The Scripture lessons today describe more than one transformation that began with the resurrection of Jesus. Jesus proved that his resurrection was no illusion; his appearance was not in some ghostly form; he was physically present and alive. But John’s account of this meeting tells us that while Jesus proved his physical presence to Thomas and the others, he got into the room through locked doors!

Before the passage we heard today in Luke, Jesus had been walking with two men on the road to Emmaus; he ate with them, and then vanished. The next sentence records Jesus reappearing among his disciples in Jerusalem. Jesus had definitely been transformed – changed from the inside out.

The book of Acts tells us how the transformation of Jesus brought about the transformation of Peter. After Peter saw that Jesus was raised from the dead, and after he experienced the coming of the Holy Spirit at Pentecost, he healed a crippled beggar. Lots of people witnessed this healing; they recognized the man who was now walking and jumping and praising God. Peter told them that this power to heal was not his power, but it came from Jesus. Peter had changed from the inside out; from the impetuous student to a messenger and healer; filled with power, confidence, boldness, and words that carried authority and truth.

There was a power that emanated from the resurrection of Jesus. And it still does.

In that room Jesus opened the disciples’ minds to understand the Scriptures. Have you experienced that in your life? As a young boy I remember having a Bible in the house, but nobody ever read from it. I went to Sunday School and Youth Group, but only read what was assigned. But a day came that I hungered for what it said. I couldn’t put it down. I had this Living Bible at home, a dramatized Bible on cassette in my car, and one of these pocket sized Bibles in my briefcase. I felt like a sponge, soaking up the message behind the stories. I felt transformed. We the church are about transformed lives (of ourselves and others).

Paul said, “Do not conform to the pattern of this world, but be transformed by the renewing of your mind.” (Romans 12:2)

Think of transformations you and I have experienced. Witnessing ordinations to the diaconate and priesthood that started here at St Luke’s and at my previous parish. Dee Sigismond’s passion for the children at Chamberlains, and her work there that is helping the children know that we care about them. We hope our love transforms them. The nurturing, teaching, and religious instruction of 35 or so children each year in our preschool (palpable transformation). Every person who plays an instrument or sings, serves on Sunday, teaches Sunday School, works on a parish committee, or studies in a Bible study group. Our doing these things changes us. The resurrection of Jesus changes us; even today.

1 John explains that through faith in Jesus Christ we are all welcomed as God’s children; not just as created beings; not just as subjects to worship Him; but as God’s beloved children. Who we are is God’s family. Who we are becoming is reflections of God, by learning to live by the values Jesus lived by; to be like him; to have the mind of Christ at work in us.

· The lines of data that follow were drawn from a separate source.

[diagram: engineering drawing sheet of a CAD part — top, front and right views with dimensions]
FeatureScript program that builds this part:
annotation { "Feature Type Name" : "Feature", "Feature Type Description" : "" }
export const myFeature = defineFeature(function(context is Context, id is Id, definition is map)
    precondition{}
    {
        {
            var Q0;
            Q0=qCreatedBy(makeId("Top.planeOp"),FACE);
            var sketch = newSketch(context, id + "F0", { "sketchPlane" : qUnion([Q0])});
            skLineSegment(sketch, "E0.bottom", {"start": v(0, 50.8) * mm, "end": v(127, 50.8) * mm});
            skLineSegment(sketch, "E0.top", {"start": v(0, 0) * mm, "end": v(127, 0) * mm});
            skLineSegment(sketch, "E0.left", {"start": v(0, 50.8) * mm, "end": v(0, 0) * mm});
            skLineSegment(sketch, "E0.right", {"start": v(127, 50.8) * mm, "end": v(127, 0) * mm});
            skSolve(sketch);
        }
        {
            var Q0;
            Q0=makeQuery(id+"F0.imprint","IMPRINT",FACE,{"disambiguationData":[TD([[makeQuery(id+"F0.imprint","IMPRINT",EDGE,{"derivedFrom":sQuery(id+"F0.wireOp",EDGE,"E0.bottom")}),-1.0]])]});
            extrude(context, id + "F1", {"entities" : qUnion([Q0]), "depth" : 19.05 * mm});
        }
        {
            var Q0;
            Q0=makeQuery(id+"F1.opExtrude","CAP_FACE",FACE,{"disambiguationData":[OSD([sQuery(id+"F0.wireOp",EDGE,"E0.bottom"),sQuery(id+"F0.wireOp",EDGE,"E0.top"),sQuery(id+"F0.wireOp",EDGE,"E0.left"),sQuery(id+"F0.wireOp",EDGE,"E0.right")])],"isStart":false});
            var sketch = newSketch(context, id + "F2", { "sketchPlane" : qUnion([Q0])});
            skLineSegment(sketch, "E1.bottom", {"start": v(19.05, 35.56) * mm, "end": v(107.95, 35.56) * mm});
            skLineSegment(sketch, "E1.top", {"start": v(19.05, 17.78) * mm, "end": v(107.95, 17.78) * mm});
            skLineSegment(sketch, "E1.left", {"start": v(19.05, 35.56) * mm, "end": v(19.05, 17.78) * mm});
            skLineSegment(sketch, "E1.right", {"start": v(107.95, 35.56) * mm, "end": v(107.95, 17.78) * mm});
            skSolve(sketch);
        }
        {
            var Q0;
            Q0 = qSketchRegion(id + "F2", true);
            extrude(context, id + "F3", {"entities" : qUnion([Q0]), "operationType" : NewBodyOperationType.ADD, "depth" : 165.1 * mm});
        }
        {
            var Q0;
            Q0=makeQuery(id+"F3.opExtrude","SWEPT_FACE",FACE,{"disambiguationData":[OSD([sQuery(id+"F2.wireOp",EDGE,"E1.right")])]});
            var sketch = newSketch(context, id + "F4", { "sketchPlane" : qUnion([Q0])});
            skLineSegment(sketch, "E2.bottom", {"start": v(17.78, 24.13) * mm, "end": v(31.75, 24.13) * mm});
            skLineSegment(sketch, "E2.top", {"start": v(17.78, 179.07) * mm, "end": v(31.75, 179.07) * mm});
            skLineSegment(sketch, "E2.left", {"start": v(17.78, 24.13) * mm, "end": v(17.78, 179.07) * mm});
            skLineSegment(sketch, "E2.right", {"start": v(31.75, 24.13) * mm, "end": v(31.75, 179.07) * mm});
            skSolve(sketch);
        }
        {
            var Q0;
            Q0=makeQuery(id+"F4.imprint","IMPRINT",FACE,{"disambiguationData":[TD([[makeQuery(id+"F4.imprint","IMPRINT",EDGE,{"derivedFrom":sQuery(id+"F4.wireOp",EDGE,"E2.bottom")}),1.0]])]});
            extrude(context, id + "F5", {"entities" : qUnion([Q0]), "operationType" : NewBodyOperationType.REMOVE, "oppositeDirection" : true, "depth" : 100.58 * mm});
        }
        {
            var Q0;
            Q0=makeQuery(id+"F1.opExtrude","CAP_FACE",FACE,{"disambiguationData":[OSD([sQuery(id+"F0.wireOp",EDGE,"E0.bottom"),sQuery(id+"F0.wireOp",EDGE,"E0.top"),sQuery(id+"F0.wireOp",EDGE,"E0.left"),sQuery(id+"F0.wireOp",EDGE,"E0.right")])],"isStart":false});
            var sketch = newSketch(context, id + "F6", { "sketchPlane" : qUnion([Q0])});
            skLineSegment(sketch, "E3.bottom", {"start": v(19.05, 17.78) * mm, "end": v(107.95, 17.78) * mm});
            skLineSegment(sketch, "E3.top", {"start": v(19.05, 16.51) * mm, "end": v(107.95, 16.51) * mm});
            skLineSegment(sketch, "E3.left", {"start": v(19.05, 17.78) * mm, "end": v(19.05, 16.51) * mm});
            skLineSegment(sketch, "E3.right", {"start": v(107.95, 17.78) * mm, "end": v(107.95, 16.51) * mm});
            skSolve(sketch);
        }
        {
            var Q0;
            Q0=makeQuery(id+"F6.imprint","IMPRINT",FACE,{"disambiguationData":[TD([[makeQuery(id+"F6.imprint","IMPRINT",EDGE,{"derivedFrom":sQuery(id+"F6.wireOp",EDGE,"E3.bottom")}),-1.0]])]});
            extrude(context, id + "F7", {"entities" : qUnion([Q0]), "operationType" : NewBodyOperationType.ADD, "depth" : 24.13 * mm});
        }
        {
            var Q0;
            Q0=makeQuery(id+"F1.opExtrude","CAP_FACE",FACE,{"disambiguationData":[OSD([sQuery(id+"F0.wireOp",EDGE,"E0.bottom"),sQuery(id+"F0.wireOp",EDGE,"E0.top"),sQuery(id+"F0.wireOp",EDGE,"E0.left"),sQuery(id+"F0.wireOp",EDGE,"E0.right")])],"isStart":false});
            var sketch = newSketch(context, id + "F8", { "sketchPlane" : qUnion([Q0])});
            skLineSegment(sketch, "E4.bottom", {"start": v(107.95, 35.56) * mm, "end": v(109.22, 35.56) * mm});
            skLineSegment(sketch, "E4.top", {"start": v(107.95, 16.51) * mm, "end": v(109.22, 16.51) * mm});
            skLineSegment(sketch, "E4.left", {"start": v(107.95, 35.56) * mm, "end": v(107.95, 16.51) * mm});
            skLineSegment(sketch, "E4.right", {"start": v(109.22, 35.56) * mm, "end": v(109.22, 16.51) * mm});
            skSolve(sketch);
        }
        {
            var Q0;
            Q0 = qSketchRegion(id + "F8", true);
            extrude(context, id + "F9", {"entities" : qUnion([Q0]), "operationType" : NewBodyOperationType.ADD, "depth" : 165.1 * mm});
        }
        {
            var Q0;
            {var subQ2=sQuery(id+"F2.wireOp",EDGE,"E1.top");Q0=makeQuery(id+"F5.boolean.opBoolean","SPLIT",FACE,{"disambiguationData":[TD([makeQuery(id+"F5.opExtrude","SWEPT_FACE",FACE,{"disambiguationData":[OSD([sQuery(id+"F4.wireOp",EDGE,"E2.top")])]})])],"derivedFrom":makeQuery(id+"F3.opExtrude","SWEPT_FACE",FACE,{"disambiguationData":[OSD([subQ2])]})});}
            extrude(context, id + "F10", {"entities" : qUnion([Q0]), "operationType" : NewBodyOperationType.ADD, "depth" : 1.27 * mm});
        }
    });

Today there are 2.2 billion people in the world who follow the teachings of Jesus. For the 2.2 billion, I get excited to think what the impact would be if all of us allowed ourselves to be transformed by Jesus; to be made new from the inside out. To be changed we need to ask for and accept this power. It can be as easy as looking in the mirror in the morning, or spending one extra minute sitting quietly in your car when you arrive at work, and saying, “Lord, today, as best as I know how, I give today to you: what I do, what I say, the challenges I face, and my response to the people I meet today, I give myself to you.

To help me meet local clergy I joined a monthly coffee. I started talking about meeting the needs of the homeless who come to our churches. I was asked by these clergy to give the message (homily) at the ecumenical service on Good Friday; I talked about our shared calling. I’ve been asked to serve on the Board of the Community Food Bank. Coincidence?? I want to integrate the outreach work of our churches so we work together instead of each doing our own thing to help the people who can’t afford healthy meals. My vision is for Christ’s church to provide networking alongside community service organizations. I believe God brought these experiences together; transformation through the renewing of our minds.

We are an Easter people. Our faith is empowered by the resurrection of Jesus Christ. He received new life on Easter Day; and as ‘Easter people’ we believe in new life for ourselves. We believe in personal transformation from the inside out.

May each of us accept what Jesus gave his life for, and allow that power to be at work more and more in our lives. Amen.